Cuban-born Andy Garcia, 66, stars as an overprotective father in the new romantic comedy “Father of the Bride,” and his latest interviews show how art might just imitate life after all. 

Garcia has proudly been married for 39 years with wife Marivi Lorido Garcia, who he tells PEOPLE he proposed to on the first day they met (yes, really).

He said meeting her was the “cliché thunderbolt moment, like in The Godfather when Michael Corleone sees Apollonia.” They still dated “for years” before finally getting married in 1982, and ended up having four children together: Dominik, 38, Daniella, 34, Alessandra, 31, and Andrés, 20. 

Now, the icon stars in the role he seems like he was born to play in HBO Max’s “Father of the Bride,” which centers on a daughter Sofia (Adria Arjona) telling her Latino parents she proposed to her fiancé Adan (Diego Boneta).

An epic wedding scene ensues, while protective, dominant father Billy (Andy Garcia) isn’t shy to make his opinions very well-known to the rest of the family. 

The actor also shared with the outlet that while he walked fictional daughter Sofia down the aisle on the movie set, he also had a similar role in real life.

He just walked his own daughter Daniella down the aisle on June 11, and will do the same for Dominik on her wedding day set for July 9. He explained, “Three fathers of the bride in 30 days—I’m just going to take it all in… I’m very grateful.” 

While the Oscar-nominated actor seems to be in a state of peace as he basks in his family and his success in legendary movies like “When A Man Loves A Woman” and “The Godfather Part III,” it wasn’t always this way.

He told the outlet “Life is full of obstacles” and dug deep into his immigration story, leaving Cuba with his family when he was just 5 years old “to avoid political oppression and the loss of human, civil and financial rights.”

Garcia now says he is “blessed” that his parents chose to leave, reflecting on how his father was a janitor going from “opportunity to opportunity” when they arrived in the U.S. in 1961. The actor said this county gave the family “the freedom to pursue our dreams,” while those in Cuba live in a “terrible situation” of “unbelievable injustice.”

The 66-year-old also sat down recently with the New York Times and shared more of his backstory, describing how his family eventually started a successful fragrance business.

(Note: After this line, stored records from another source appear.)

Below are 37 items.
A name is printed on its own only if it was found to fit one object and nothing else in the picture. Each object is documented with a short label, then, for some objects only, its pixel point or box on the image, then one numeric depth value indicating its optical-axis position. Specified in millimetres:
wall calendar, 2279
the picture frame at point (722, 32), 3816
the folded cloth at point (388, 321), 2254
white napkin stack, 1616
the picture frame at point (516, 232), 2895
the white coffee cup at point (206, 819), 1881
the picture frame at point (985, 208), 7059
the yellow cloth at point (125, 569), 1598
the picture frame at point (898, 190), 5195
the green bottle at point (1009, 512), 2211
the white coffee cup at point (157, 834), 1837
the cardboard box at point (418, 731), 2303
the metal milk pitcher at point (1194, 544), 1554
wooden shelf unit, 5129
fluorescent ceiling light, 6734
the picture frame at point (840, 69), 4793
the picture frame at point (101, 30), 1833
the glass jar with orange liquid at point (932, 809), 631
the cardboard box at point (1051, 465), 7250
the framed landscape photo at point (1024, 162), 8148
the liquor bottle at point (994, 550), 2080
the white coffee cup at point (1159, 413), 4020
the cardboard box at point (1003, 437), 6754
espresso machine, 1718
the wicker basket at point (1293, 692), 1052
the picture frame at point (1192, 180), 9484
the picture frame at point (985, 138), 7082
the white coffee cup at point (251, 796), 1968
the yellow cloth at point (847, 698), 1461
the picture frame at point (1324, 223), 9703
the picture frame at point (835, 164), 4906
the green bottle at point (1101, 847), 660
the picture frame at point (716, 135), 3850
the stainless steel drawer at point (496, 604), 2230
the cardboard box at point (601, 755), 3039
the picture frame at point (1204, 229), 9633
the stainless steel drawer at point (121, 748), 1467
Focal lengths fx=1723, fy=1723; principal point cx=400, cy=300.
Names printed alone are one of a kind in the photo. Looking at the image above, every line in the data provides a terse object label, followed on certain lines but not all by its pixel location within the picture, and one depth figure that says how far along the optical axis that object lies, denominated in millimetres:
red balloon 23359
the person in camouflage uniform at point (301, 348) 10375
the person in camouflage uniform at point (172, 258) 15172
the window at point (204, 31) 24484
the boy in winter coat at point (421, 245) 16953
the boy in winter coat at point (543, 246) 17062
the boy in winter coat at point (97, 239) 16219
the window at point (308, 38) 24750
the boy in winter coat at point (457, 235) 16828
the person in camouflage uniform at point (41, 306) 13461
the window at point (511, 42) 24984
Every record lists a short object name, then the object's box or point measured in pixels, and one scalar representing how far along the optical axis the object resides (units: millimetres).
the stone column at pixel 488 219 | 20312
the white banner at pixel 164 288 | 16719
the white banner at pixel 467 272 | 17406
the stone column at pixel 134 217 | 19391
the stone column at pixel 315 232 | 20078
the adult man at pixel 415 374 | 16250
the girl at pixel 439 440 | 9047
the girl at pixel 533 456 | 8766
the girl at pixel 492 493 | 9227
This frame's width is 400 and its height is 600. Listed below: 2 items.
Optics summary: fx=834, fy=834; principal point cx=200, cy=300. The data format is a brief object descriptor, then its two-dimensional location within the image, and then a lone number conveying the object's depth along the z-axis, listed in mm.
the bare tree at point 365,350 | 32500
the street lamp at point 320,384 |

He said his father was also a lawyer “by trade” and a farmer, and didn’t always understand Garcia’s idea to become an actor. Saying, “I’m sure in the back of his mind [my father] said, ‘I love my son, but he’s no Humphrey Bogart.’”

Getting a leg-up in the business was difficult, especially in the 70s.

Garcia told the New York Times that racism and stereotypes towards the Latino community made it near-impossible to snag roles. He described how “It was very difficult for someone with a Hispanic surname because you were never considered,” and how “You were typecast and the parts they were writing for Hispanics were predominantly gang members and maids.”

Finally, once the actor got his breakout role as George Stone in 1987’s “The Untouchables,” he quit his job as a waiter, which until then had allowed him to provide for his family.

Fast-forward to today, and Garcia still longs to return to Cuba “every day,” but will not. Saying “there is a certain responsibility that you have to honor that freedom” that comes with emigrating to the U.S., he explains the question of whether he would visit Cuba is “like asking a Jewish person if they’d go back to Nazi Germany.” 

While Garcia does not “pass judgment” on anyone who chooses to go, he believes going back will make people say: “See, he believes we’re doing the right thing. He’s here vacationing.”

He also believes prominent Cubans who go back to the country are “watched” by “government people” who follow them around, and will not risk his safety.

There’s no doubt the actor has landed icon status, and we’re already obsessed with his latest role in “The Father of the Bride” — and are pretty curious if he’s similar to his character Billy or not!